The idea of building an entire enterprise from the ground up with this product is intriguing. However, I doubt that any project already in motion could manage to migrate from business logic in code to business logic in a product without significant rework, and the consultants specializing in WPS (and they are starting to emerge) seem to only have experience starting from scratch and in projects with human interaction. Regardless, this orchestration is most likely where WPS has the most benefit. It’s idea of transformation and consuming of the documents in the mediation itself is where things break down.
In Websphere Process Server, IBM essentially decided to use SDOs to parse and transform any data that comes in to their system. They coupled this with their previous Websphere Business Integrator product (WBI) for business orchestration of the processes that use these SDOs, stapled on an ESB implentation, stuck a feather in it’s cap and called it Maccaroni.
A product being a webservice de-seriailizer, data mapper and transformer, workflow tool and process manager is what ultimately makes Websphere Process Server the strage beast it is, and is also a major source of it’s problems.
In the work I’ve have done with WPS from a purely transformation and webservice flow standpoint, I’ve have found it to be slow but it works. There has been significant problems with the limited amount of flexibility WPS has in processing XML, managing messages and executing processes. IBM pitches that with WPS/WID business analyst or architects would be the ones that would do the mapping and process orchestration using visual tools. Often, however, we have been forced to fall down past the level of abstraction that WPS provides down to the Java code itself, which that is a sign of, if not failure, then immaturity.
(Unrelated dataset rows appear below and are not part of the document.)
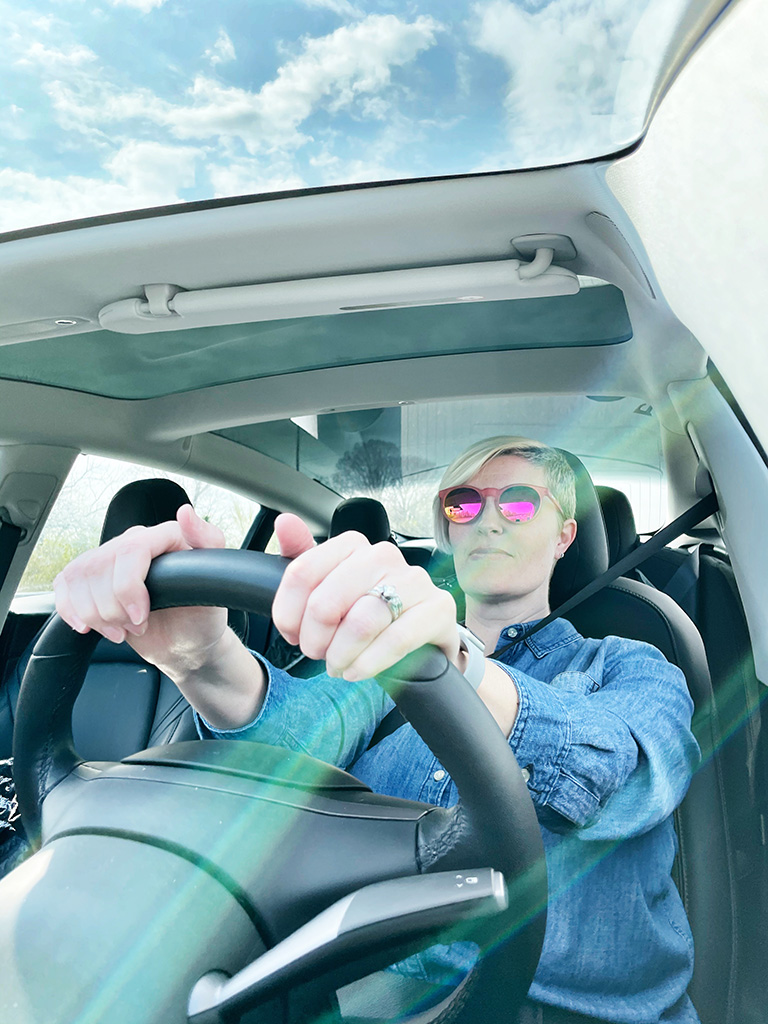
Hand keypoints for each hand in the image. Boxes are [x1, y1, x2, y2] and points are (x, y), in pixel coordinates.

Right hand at [54, 505, 228, 675]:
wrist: (186, 642)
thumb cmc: (203, 613)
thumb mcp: (217, 582)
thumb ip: (209, 542)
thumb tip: (185, 512)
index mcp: (164, 536)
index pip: (130, 550)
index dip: (128, 588)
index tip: (141, 617)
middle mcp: (134, 542)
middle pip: (99, 568)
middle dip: (114, 609)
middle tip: (138, 626)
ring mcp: (111, 560)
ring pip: (79, 578)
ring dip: (96, 615)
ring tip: (122, 629)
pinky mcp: (92, 579)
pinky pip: (65, 584)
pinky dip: (71, 609)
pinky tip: (88, 626)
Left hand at [271, 526, 459, 680]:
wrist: (418, 634)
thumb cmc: (366, 608)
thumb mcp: (327, 587)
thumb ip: (301, 561)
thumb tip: (284, 523)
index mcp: (352, 545)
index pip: (302, 574)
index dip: (288, 614)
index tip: (292, 633)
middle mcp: (383, 556)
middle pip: (326, 602)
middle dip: (315, 639)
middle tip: (318, 654)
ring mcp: (414, 580)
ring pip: (361, 623)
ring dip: (340, 655)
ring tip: (338, 666)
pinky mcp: (437, 609)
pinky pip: (396, 639)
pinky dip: (369, 663)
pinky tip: (358, 670)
Also, Websphere Process Server’s IDE where this mapping takes place visually, Websphere Integration Developer, is (since it is built on top of the Rational/Eclipse platform) hard for non-programmers to grasp; the idea of having to switch perspectives in Eclipse is foreign and unhelpful.
Ye Ol’ Impedance Mismatch
Unfortunately, even when you do go down to the Java level, things aren’t easy.
There are many times that what a WSDL specifies (compliant XML mind you) as a certain “type” and what “type” WPS renders for it are totally incompatible. For XSD:ANYTYPE, it dies flat out. However, so does any WSDL2Java tool. To combat this, code that was using the Collections framework has to be migrated to fixed length arrays so that WPS can interpret the output, as it sees any List as “AnyType”
Certainly, this type mis-match is experienced whenever one jumps from objects to documents in representing data (JSON anyone?), but that just points to the enormity of the problem WPS is trying to solve, and how trying to reverse XSDs without developer intervention is painful and filled with problems.
My Update
So, my update is that it still is not delivering on it’s promises, yet. However, I have heard from IBM that version 7, based off the Rational 7 (Eclipse 3.2) platform should be out in August / September.
I hope the reply was worth the wait.